* **ACTIVITY**
Drop every picture. Return the rest of the entries exactly.

Dataset entries
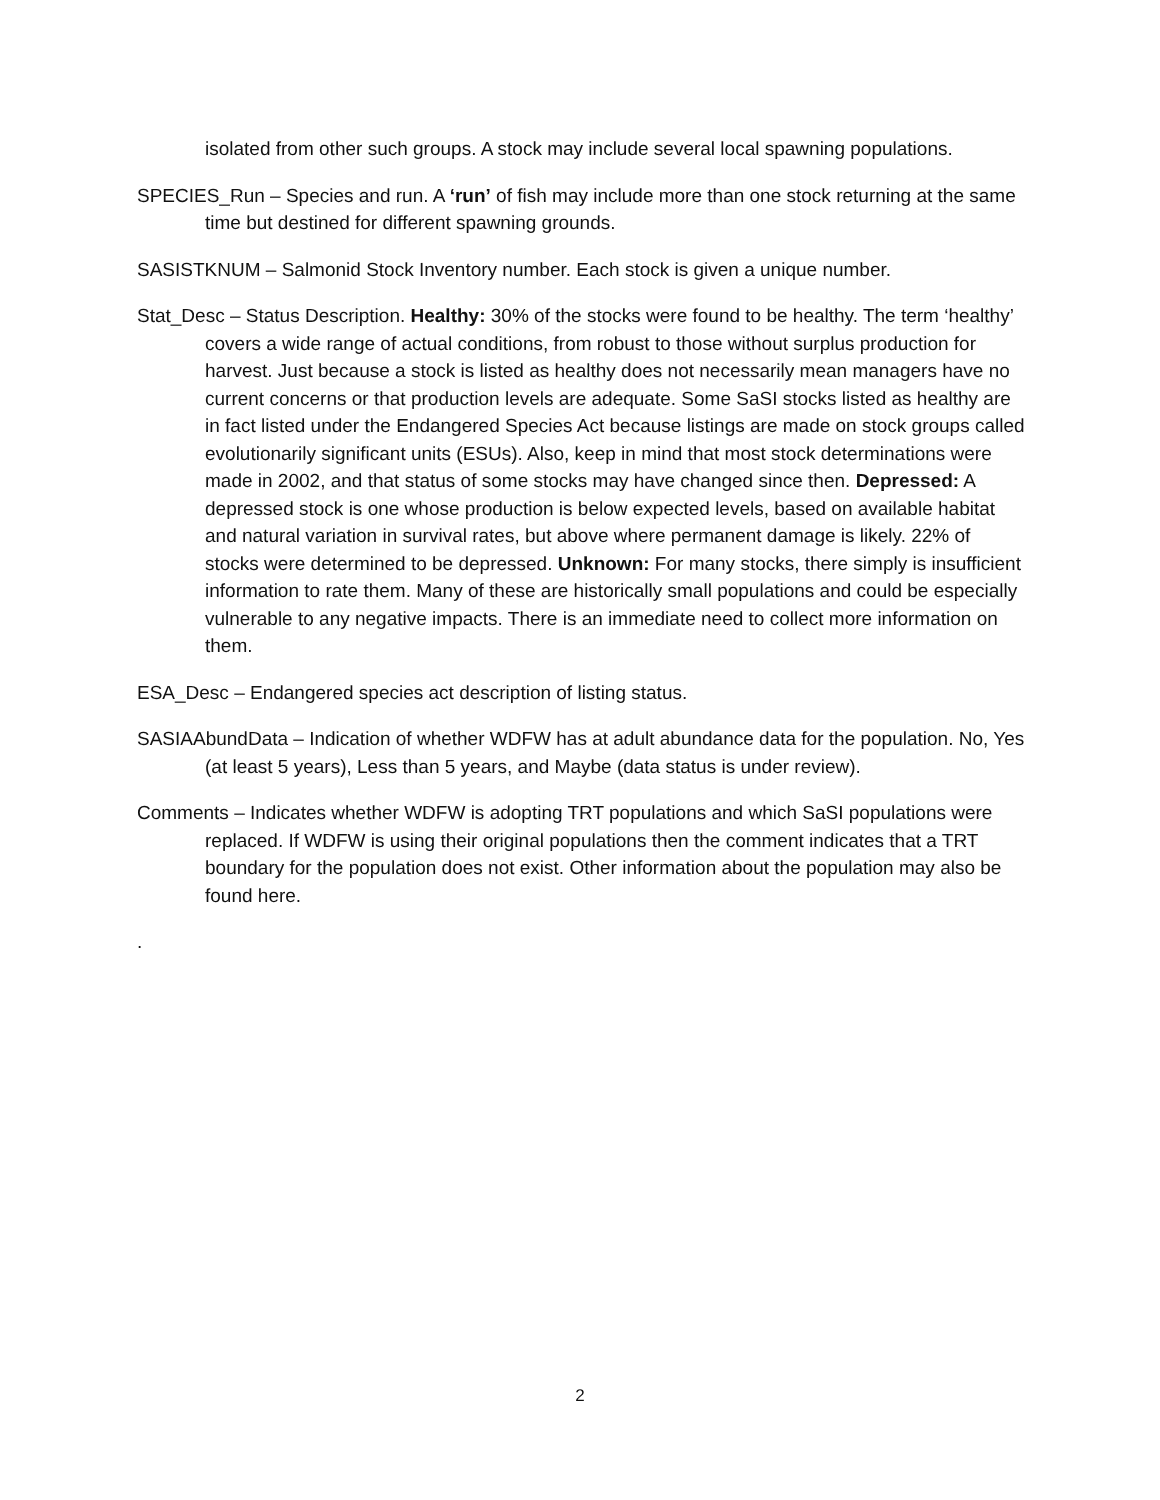isolated from other such groups. A stock may include several local spawning populations.
SPECIES_Run – Species and run. A ‘run’ of fish may include more than one stock returning at the same time but destined for different spawning grounds.
SASISTKNUM – Salmonid Stock Inventory number. Each stock is given a unique number.
Stat_Desc – Status Description. Healthy: 30% of the stocks were found to be healthy. The term ‘healthy’ covers a wide range of actual conditions, from robust to those without surplus production for harvest. Just because a stock is listed as healthy does not necessarily mean managers have no current concerns or that production levels are adequate. Some SaSI stocks listed as healthy are in fact listed under the Endangered Species Act because listings are made on stock groups called evolutionarily significant units (ESUs). Also, keep in mind that most stock determinations were made in 2002, and that status of some stocks may have changed since then. Depressed: A depressed stock is one whose production is below expected levels, based on available habitat and natural variation in survival rates, but above where permanent damage is likely. 22% of stocks were determined to be depressed. Unknown: For many stocks, there simply is insufficient information to rate them. Many of these are historically small populations and could be especially vulnerable to any negative impacts. There is an immediate need to collect more information on them.
ESA_Desc – Endangered species act description of listing status.
SASIAAbundData – Indication of whether WDFW has at adult abundance data for the population. No, Yes (at least 5 years), Less than 5 years, and Maybe (data status is under review).
Comments – Indicates whether WDFW is adopting TRT populations and which SaSI populations were replaced. If WDFW is using their original populations then the comment indicates that a TRT boundary for the population does not exist. Other information about the population may also be found here.
.
2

* **WRITTEN SOLUTION**
isolated from other such groups. A stock may include several local spawning populations.
SPECIES_Run – Species and run. A ‘run’ of fish may include more than one stock returning at the same time but destined for different spawning grounds.
SASISTKNUM – Salmonid Stock Inventory number. Each stock is given a unique number.
Stat_Desc – Status Description. Healthy: 30% of the stocks were found to be healthy. The term ‘healthy’ covers a wide range of actual conditions, from robust to those without surplus production for harvest. Just because a stock is listed as healthy does not necessarily mean managers have no current concerns or that production levels are adequate. Some SaSI stocks listed as healthy are in fact listed under the Endangered Species Act because listings are made on stock groups called evolutionarily significant units (ESUs). Also, keep in mind that most stock determinations were made in 2002, and that status of some stocks may have changed since then. Depressed: A depressed stock is one whose production is below expected levels, based on available habitat and natural variation in survival rates, but above where permanent damage is likely. 22% of stocks were determined to be depressed. Unknown: For many stocks, there simply is insufficient information to rate them. Many of these are historically small populations and could be especially vulnerable to any negative impacts. There is an immediate need to collect more information on them.
ESA_Desc – Endangered species act description of listing status.
SASIAAbundData – Indication of whether WDFW has at adult abundance data for the population. No, Yes (at least 5 years), Less than 5 years, and Maybe (data status is under review).
Comments – Indicates whether WDFW is adopting TRT populations and which SaSI populations were replaced. If WDFW is using their original populations then the comment indicates that a TRT boundary for the population does not exist. Other information about the population may also be found here.
.
2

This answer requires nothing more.